◆ PROBLEM TO SOLVE ◆
Provide only the number of lines below that contain the word "families".

(Stored items)
*** Begin section ***

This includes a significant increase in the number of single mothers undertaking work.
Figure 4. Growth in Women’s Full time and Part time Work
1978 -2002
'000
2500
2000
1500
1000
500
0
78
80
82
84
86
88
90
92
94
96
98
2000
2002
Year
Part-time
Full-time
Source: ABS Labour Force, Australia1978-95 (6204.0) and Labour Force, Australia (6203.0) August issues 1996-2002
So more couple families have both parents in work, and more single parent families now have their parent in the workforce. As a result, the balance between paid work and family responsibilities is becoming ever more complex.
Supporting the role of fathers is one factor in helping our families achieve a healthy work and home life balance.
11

*** End section ***
*** Begin section ***

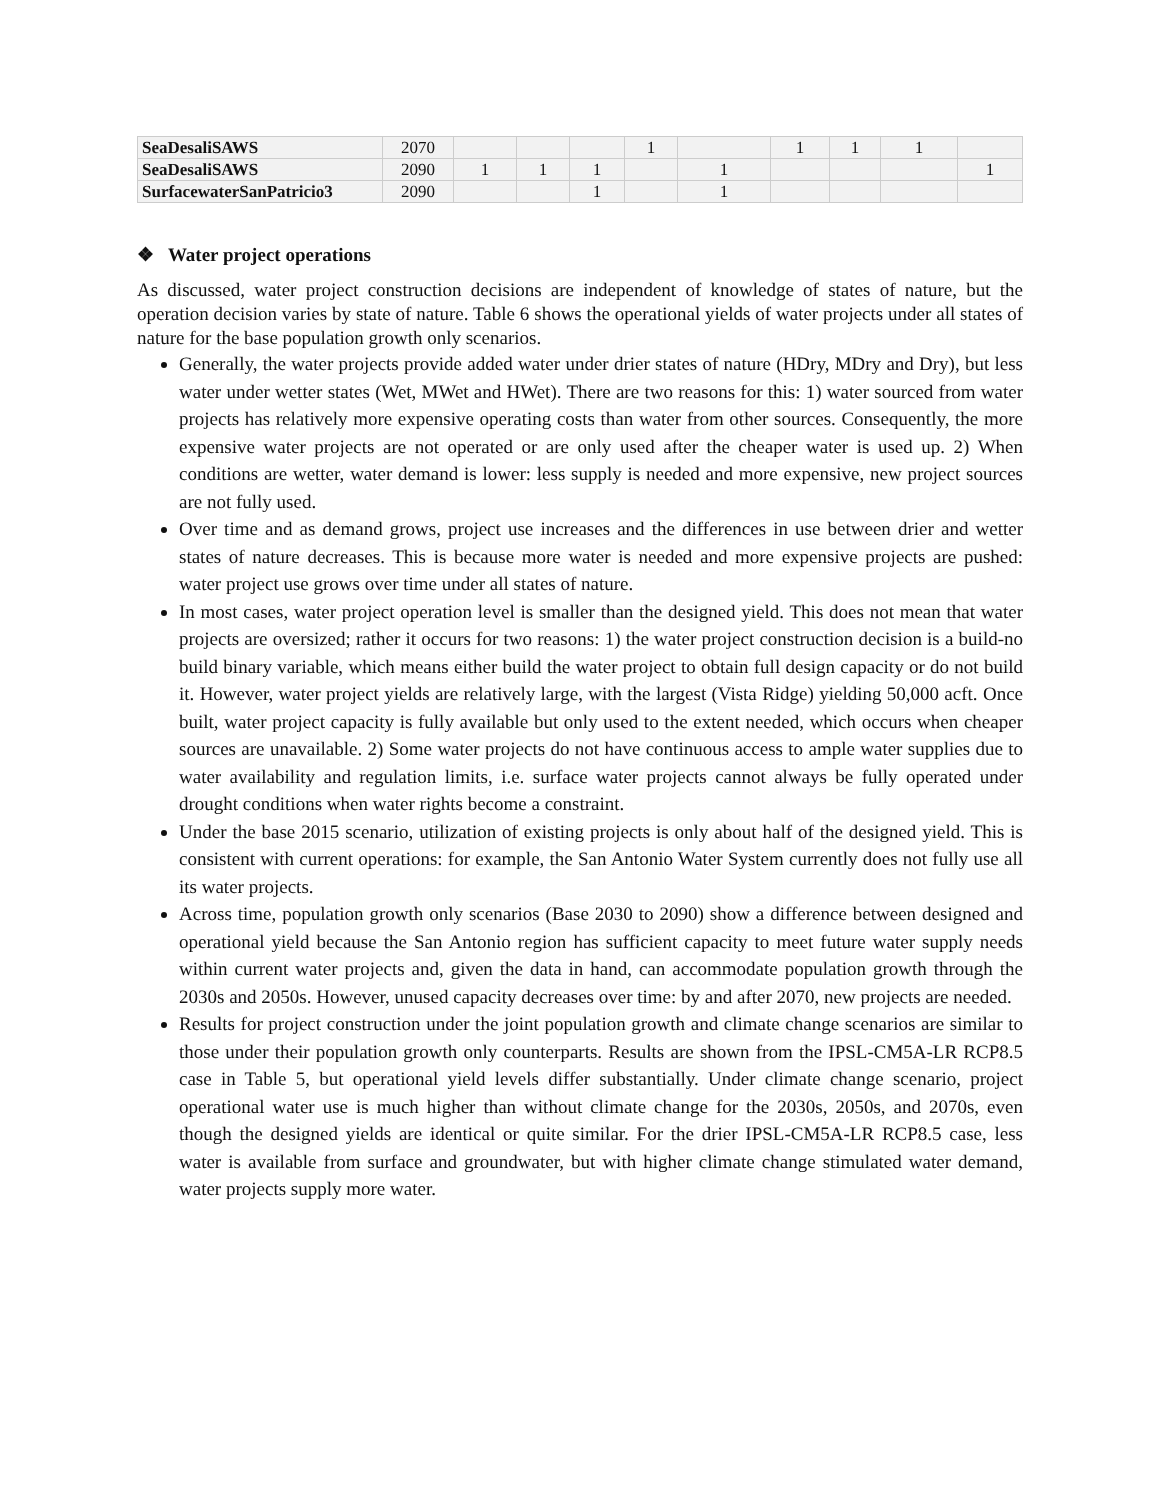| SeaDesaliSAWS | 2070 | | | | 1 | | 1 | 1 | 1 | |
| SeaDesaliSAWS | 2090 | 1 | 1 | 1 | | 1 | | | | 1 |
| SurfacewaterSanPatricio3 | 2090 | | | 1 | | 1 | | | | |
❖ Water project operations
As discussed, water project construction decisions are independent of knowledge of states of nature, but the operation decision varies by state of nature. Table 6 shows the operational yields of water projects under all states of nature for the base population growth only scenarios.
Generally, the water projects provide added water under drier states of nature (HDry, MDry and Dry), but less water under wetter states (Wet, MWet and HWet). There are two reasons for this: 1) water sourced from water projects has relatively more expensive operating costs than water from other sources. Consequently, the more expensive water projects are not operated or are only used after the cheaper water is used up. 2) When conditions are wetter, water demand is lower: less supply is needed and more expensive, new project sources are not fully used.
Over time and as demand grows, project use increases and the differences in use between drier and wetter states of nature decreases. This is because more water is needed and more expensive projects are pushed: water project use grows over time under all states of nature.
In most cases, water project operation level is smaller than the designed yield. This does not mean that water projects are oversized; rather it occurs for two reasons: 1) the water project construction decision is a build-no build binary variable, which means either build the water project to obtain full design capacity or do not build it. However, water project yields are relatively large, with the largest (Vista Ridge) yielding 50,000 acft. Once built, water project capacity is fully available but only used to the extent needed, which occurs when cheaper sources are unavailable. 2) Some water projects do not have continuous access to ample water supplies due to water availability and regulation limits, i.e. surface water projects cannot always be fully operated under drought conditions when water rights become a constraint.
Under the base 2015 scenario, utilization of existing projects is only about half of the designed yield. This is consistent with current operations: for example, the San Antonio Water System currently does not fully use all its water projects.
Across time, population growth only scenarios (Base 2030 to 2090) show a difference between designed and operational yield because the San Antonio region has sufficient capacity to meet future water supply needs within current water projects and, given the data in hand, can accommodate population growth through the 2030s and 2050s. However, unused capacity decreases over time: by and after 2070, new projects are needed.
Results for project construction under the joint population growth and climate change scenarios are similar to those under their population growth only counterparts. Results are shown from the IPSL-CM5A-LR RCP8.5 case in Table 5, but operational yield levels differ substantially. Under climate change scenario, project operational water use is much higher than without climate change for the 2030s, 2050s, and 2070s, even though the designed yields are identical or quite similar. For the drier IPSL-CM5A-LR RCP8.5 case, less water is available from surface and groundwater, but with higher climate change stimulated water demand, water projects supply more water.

*** End section ***

◆ SOLUTION TO THIS PROBLEM ◆
2